Manitoba Filipino Street Festival makes triumphant return after cancellation last year
Annual event cancelled last summer because of COVID-19 concerns
Manitoba's Filipino community is gathering in Winnipeg this weekend for a street festival to celebrate their heritage with music, dancing and food, after having to cancel last year's celebration due to COVID-19.
Though the crowd on Saturday was only about half of what the event would have seen before the pandemic, Manitoba Filipino Street Festival chairman Ley Navarro said people have been looking forward to attending this event again.
"It's a scaled-down event, but nonetheless it's still fun," Navarro said, adding that the festival is the one time every year when Manitoba's more than 100 Filipino community groups all get together in celebration.
Genalyn Tan said members of her organization, the Manitoba Association of Filipino Teachers, were among those looking forward to the event happening again, following its hiatus last summer.
"It's one way of showing how Filipinos are very happy people. They are united, and you can see how hopeful they are despite this challenging time," Tan said.
Nemchel Sarmiento said it had actually been a few years since she'd been back at the festival — and she was most looking forward to the food.
"It feels like being back in the Philippines," she said. "It feels like a close-knit community again."
WATCH | Filipino culture celebrated at annual street festival:
Cañao ceremony
One of the events at this year's festival is a traditional ceremony called Cañao, which has been passed down by generations of Indigenous people from the mountainous highlands in the northern part of the Philippines.
"We showcase our dances with our different costumes, and we have the beating of the gong," said Marife Cadag, the president of the Bibak Association of Manitoba, earlier Saturday on CBC Manitoba's Weekend Morning Show.
Cañao is an ceremony that marks important occasions, including marriages, healing, births, burials and trips in the Luzon province of the Philippines.
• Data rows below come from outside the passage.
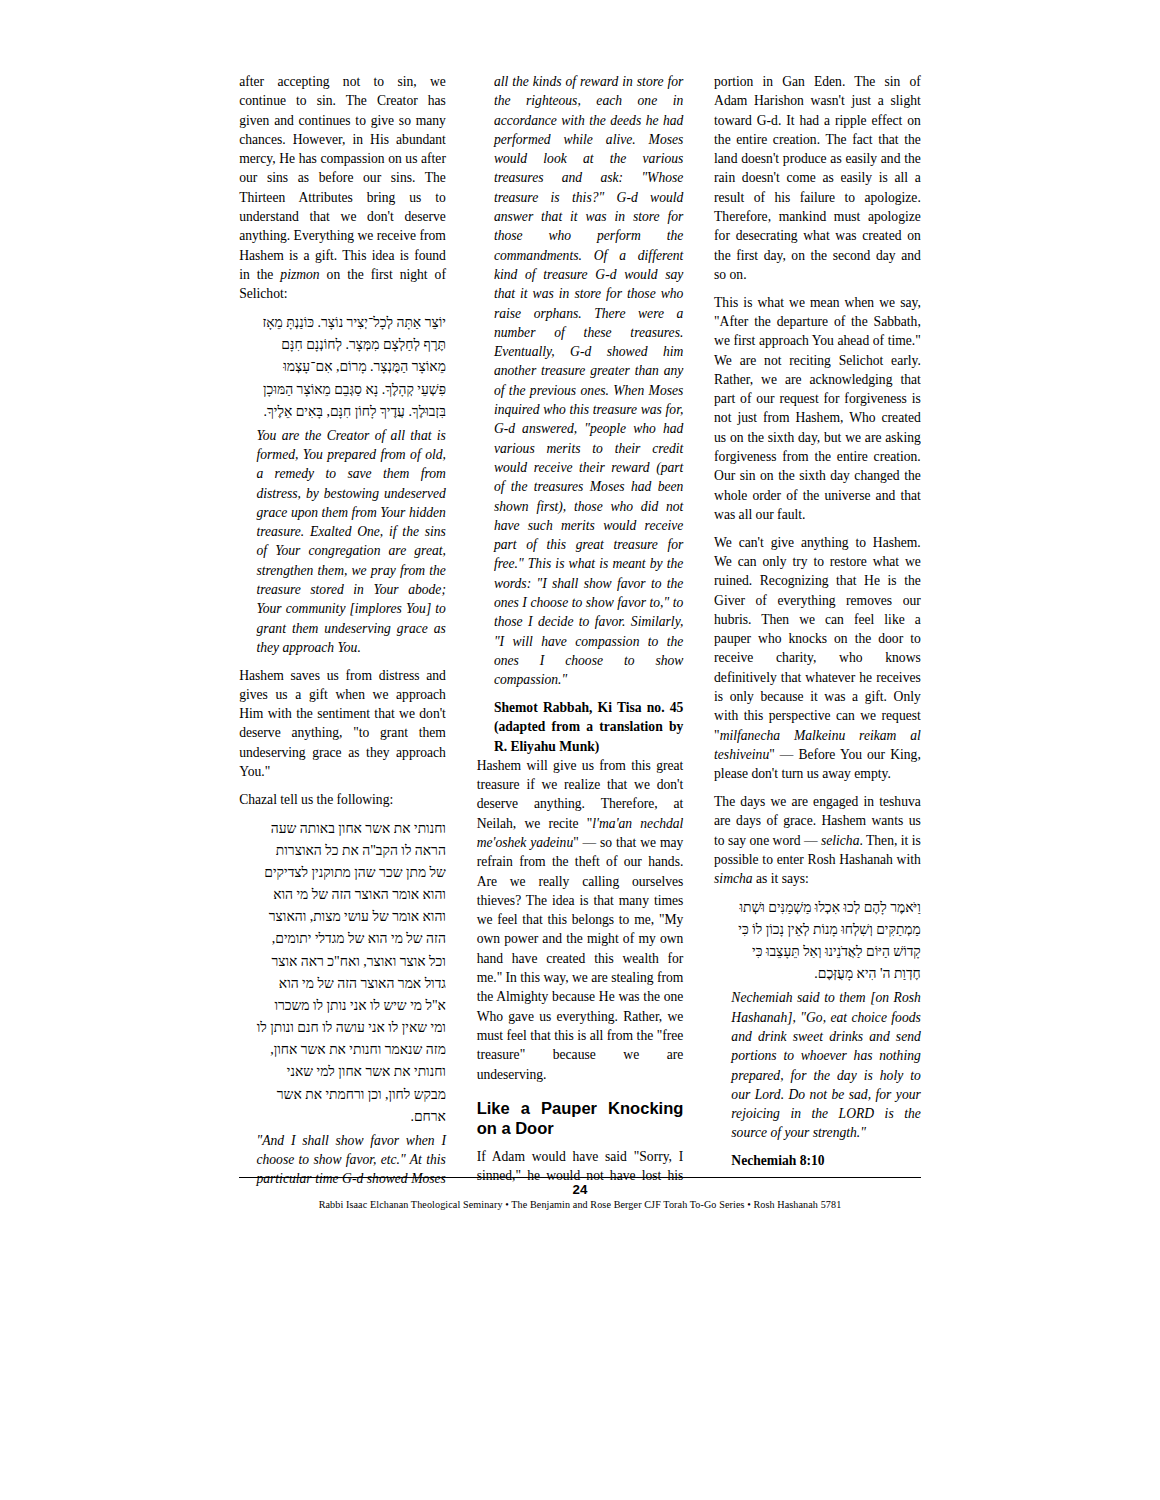after accepting not to sin, we continue to sin. The Creator has given and continues to give so many chances. However, in His abundant mercy, He has compassion on us after our sins as before our sins. The Thirteen Attributes bring us to understand that we don't deserve anything. Everything we receive from Hashem is a gift. This idea is found in the pizmon on the first night of Selichot:
יוֹצֵר אַתָּה לְכָל־יְצִיר נוֹצָר. כּוֹנַנְתָּ מֵאָז תֶּרֶף לְחַלְצָם מִמְּצָר. לְחוֹנְנָם חִנָּם מֵאוֹצָר הַמֻּנְצָר. מָרוֹם, אִם־עָצְמוּ פִּשְׁעֵי קְהָלֶךָ. נָא סַגְּבֵם מֵאוֹצָר הַמּוּכָן בִּזְבוּלֶךָ. עֲדֶיךָ לָחוֹן חִנָּם, בָּאִים אֵלֶיךָ.
You are the Creator of all that is formed, You prepared from of old, a remedy to save them from distress, by bestowing undeserved grace upon them from Your hidden treasure. Exalted One, if the sins of Your congregation are great, strengthen them, we pray from the treasure stored in Your abode; Your community [implores You] to grant them undeserving grace as they approach You.
Hashem saves us from distress and gives us a gift when we approach Him with the sentiment that we don't deserve anything, "to grant them undeserving grace as they approach You."
Chazal tell us the following:
וחנותי את אשר אחון באותה שעה הראה לו הקב"ה את כל האוצרות של מתן שכר שהן מתוקנין לצדיקים והוא אומר האוצר הזה של מי הוא והוא אומר של עושי מצות, והאוצר הזה של מי הוא של מגדלי יתומים, וכל אוצר ואוצר, ואח"כ ראה אוצר גדול אמר האוצר הזה של מי הוא א"ל מי שיש לו אני נותן לו משכרו ומי שאין לו אני עושה לו חנם ונותן לו מזה שנאמר וחנותי את אשר אחון, וחנותי את אשר אחון למי שאני מבקש לחון, וכן ורחמתי את אשר ארחם.
"And I shall show favor when I choose to show favor, etc." At this particular time G-d showed Moses all the kinds of reward in store for the righteous, each one in accordance with the deeds he had performed while alive. Moses would look at the various treasures and ask: "Whose treasure is this?" G-d would answer that it was in store for those who perform the commandments. Of a different kind of treasure G-d would say that it was in store for those who raise orphans. There were a number of these treasures. Eventually, G-d showed him another treasure greater than any of the previous ones. When Moses inquired who this treasure was for, G-d answered, "people who had various merits to their credit would receive their reward (part of the treasures Moses had been shown first), those who did not have such merits would receive part of this great treasure for free." This is what is meant by the words: "I shall show favor to the ones I choose to show favor to," to those I decide to favor. Similarly, "I will have compassion to the ones I choose to show compassion."
Shemot Rabbah, Ki Tisa no. 45 (adapted from a translation by R. Eliyahu Munk)
Hashem will give us from this great treasure if we realize that we don't deserve anything. Therefore, at Neilah, we recite "l'ma'an nechdal me'oshek yadeinu" — so that we may refrain from the theft of our hands. Are we really calling ourselves thieves? The idea is that many times we feel that this belongs to me, "My own power and the might of my own hand have created this wealth for me." In this way, we are stealing from the Almighty because He was the one Who gave us everything. Rather, we must feel that this is all from the "free treasure" because we are undeserving.
Like a Pauper Knocking on a Door
If Adam would have said "Sorry, I sinned," he would not have lost his portion in Gan Eden. The sin of Adam Harishon wasn't just a slight toward G-d. It had a ripple effect on the entire creation. The fact that the land doesn't produce as easily and the rain doesn't come as easily is all a result of his failure to apologize. Therefore, mankind must apologize for desecrating what was created on the first day, on the second day and so on.
This is what we mean when we say, "After the departure of the Sabbath, we first approach You ahead of time." We are not reciting Selichot early. Rather, we are acknowledging that part of our request for forgiveness is not just from Hashem, Who created us on the sixth day, but we are asking forgiveness from the entire creation. Our sin on the sixth day changed the whole order of the universe and that was all our fault.
We can't give anything to Hashem. We can only try to restore what we ruined. Recognizing that He is the Giver of everything removes our hubris. Then we can feel like a pauper who knocks on the door to receive charity, who knows definitively that whatever he receives is only because it was a gift. Only with this perspective can we request "milfanecha Malkeinu reikam al teshiveinu" — Before You our King, please don't turn us away empty.
The days we are engaged in teshuva are days of grace. Hashem wants us to say one word — selicha. Then, it is possible to enter Rosh Hashanah with simcha as it says:
וַיֹּאמֶר לָהֶם לְכוּ אִכְלוּ מַשְׁמַנִּים וּשְׁתוּ מַמְתַקִּים וְשִׁלְחוּ מָנוֹת לְאֵין נָכוֹן לוֹ כִּי קָדוֹשׁ הַיּוֹם לַאֲדֹנֵינוּ וְאַל תֵּעָצֵבוּ כִּי חֶדְוַת ה' הִיא מָעֻזְּכֶם.
Nechemiah said to them [on Rosh Hashanah], "Go, eat choice foods and drink sweet drinks and send portions to whoever has nothing prepared, for the day is holy to our Lord. Do not be sad, for your rejoicing in the LORD is the source of your strength."
Nechemiah 8:10
24
Rabbi Isaac Elchanan Theological Seminary • The Benjamin and Rose Berger CJF Torah To-Go Series • Rosh Hashanah 5781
It pre-dates Spanish colonization, Cadag said.
Normally, pigs or chickens are butchered for feasts, and people dance in traditional regalia of the Igorot peoples.
Cadag's grandmother passed the tradition on to her family, and now she is ensuring the tradition lives on through her two sons.
"I'm so happy that my two boys are joining … they're also dancing today. They're proud of their roots," she said.
"It's just nice to be coming here in Canada and then we are continuing to see all these dances and gathering."
The Manitoba Filipino Street Festival runs through Saturday and Sunday at the Philippine Canadian Centre of Manitoba at 737 Keewatin St. Navarro said a vaccination card or QR code is required to attend.